Ciana whirled at the assistant archivist’s question, finding the kind woman’s patient gaze. Georgios—the head archivist—had instructed her to help Ciana and Sebastian find anything they needed.
“I’m…” Ciana twisted her hands together. “I’m not exactly sure.”
“We’re looking for something that might not even exist.” Sebastian leaned casually against a solid table, rolling up his sleeves. The muscles in his forearms flexed, and Ciana swallowed past the dryness in her throat. “But we know if it did, any mention of it might’ve been made around the time of the First War, by someone close to the leaders of the human forces.”
Thank the gods she had him here. Her job had very clearly been to get them into the archives.
Sebastian was who would actually find what they needed amidst these stacks.

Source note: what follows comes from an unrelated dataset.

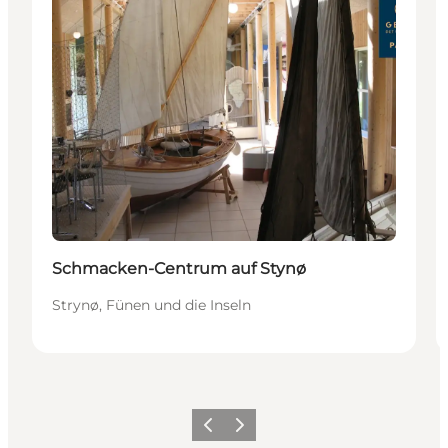
Schmacken-Centrum auf Stynø
Strynø, Fünen und die Inseln
Zurück
Weiter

The archivist smiled. “That is certainly a very broad starting point,” she said, “but such is the nature of research, and we have dealt with larger questions than that before. Perhaps I can bring titles that recount general First War history penned by those closest to the war front, and you can narrow your search from there?”
Sebastian nodded, returning her smile. “That sounds like a perfect place to start. Thank you.”
The archivist bowed, turning.
“Wait.”
The woman glanced back over her shoulder. Warmth bloomed in Ciana’s cheeks.
“I have a feeling we’ll be here a while,” she said, a bit timidly. “Can you possibly arrange for some food to be brought in? Please?”
The archivist’s gaze softened. “Of course, Lady Visseau,” she said. “I will request that the serving staff bring you provisions. And if there is anything else you need, simply pull that lever”—she pointed to a polished wooden handle on the wall— “and someone will be by.”
Sebastian thanked the archivist and she left them, disappearing into the distant stacks of books.
Leaving them alone.
Not that they hadn’t been alone before. Or many times before. Or even earlier that day.